Balanced chemical equation
A chemical equation adjusted so the number of atoms of each element is the same on both sides; its coefficients determine correct mole ratios.
Mole ratio
The fixed whole-number ratio between substances in a balanced equation, used to convert moles of one species to moles of another.
Mole
A counting unit for particles; 1 mol corresponds to a specific number of atoms, molecules, or formula units.
Avogadro’s number
The number of particles in 1 mole: 6.022 × 10^23 particles/mol.
Molar mass
The mass of 1 mole of a substance (g/mol), numerically equal to its atomic or molecular mass from the periodic table.
Mass-to-mass stoichiometry
Stoichiometry where a mass of one substance is used to calculate the mass of another using grams → moles → mole ratio → moles → grams.
Mole road map
A standard stoichiometry workflow: balance equation → convert given to moles → use mole ratio → convert to desired units.
Limiting reactant
The reactant that is consumed first in a reaction mixture, limiting the maximum amount of product that can form.
Excess reactant
A reactant present in more than the stoichiometric amount required; some remains after the limiting reactant is used up.
Theoretical yield
The maximum amount of product predicted by stoichiometry from the limiting reactant.
Actual yield
The amount of product actually obtained/isolated in the lab.
Percent yield
A measure of reaction efficiency: (actual yield ÷ theoretical yield) × 100%.
Molarity (M)
Solution concentration defined as moles of solute per liter of solution: M = n/V.
n = M × V
A relationship used to find moles of solute from molarity and solution volume (with volume in liters).
Dilution
A process where solvent is added to decrease concentration while the moles of solute stay the same.

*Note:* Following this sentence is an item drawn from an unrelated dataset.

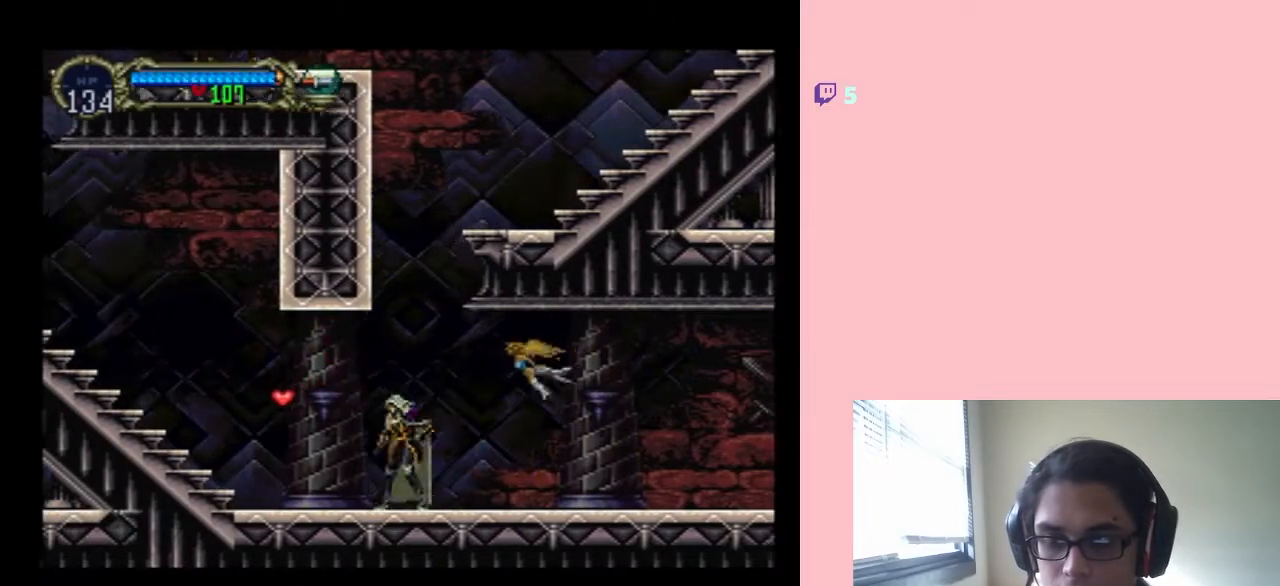
{"dt_ms": 500, "buttons": ["SELECT"], "left_stick": "center", "right_stick": "center", "events": [[283, "DPAD_LEFT", "up"], [283, "DPAD_UP", "down"], [300, "DPAD_RIGHT", "down"], [300, "DPAD_UP", "up"], [367, "SELECT", "down"], [400, "DPAD_RIGHT", "up"]]}
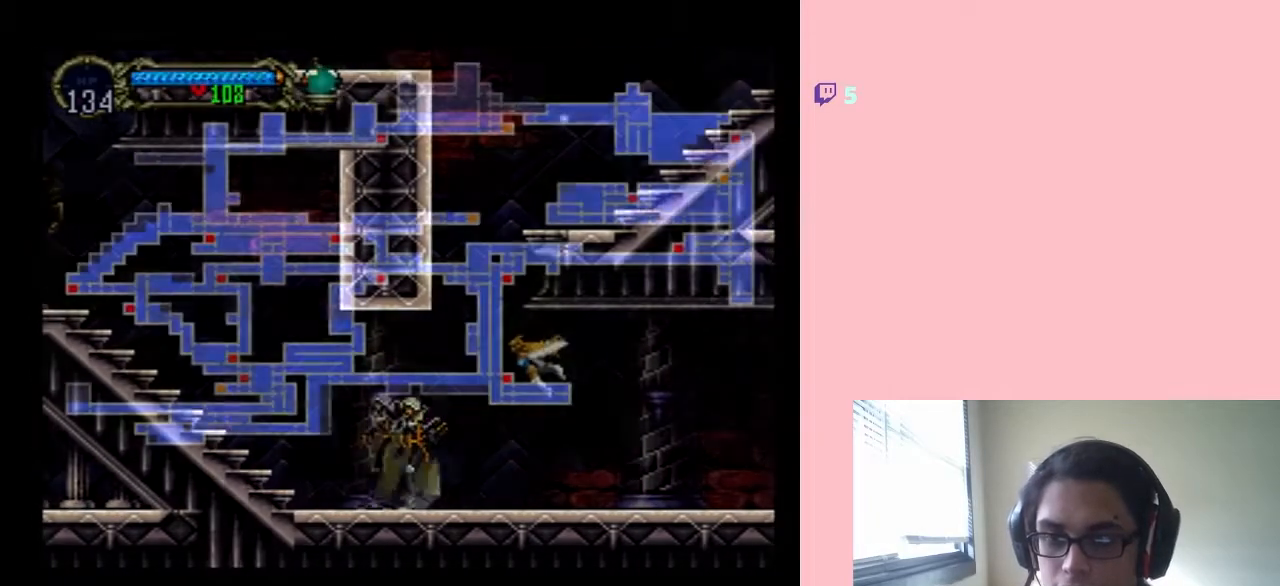
{"dt_ms": 500, "buttons": [], "left_stick": "center", "right_stick": "center", "events": [[50, "SELECT", "up"]]}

Dilution equation (M1V1 = M2V2)
A relationship for dilutions where initial concentration × initial volume equals final concentration × final volume.
Titration
A lab method to determine an unknown concentration (or amount) by reacting it with a solution of known concentration in carefully measured volumes.
Titrant
The solution of known concentration delivered from a buret during a titration.
Analyte
The solution of unknown concentration placed in a flask; the substance being analyzed in a titration.
Standard solution
A solution whose concentration is accurately known (often used as the titrant).
Equivalence point
The point in a titration when reactants have been combined in exact stoichiometric proportions according to the balanced equation.
Endpoint
The observed signal (often a color change) used to estimate that the equivalence point has been reached.
Indicator
A substance that changes color near a particular condition (commonly a certain pH) to help detect the endpoint.
Buret
A precise piece of glassware used to deliver titrant; volume delivered is found by subtracting initial from final buret readings.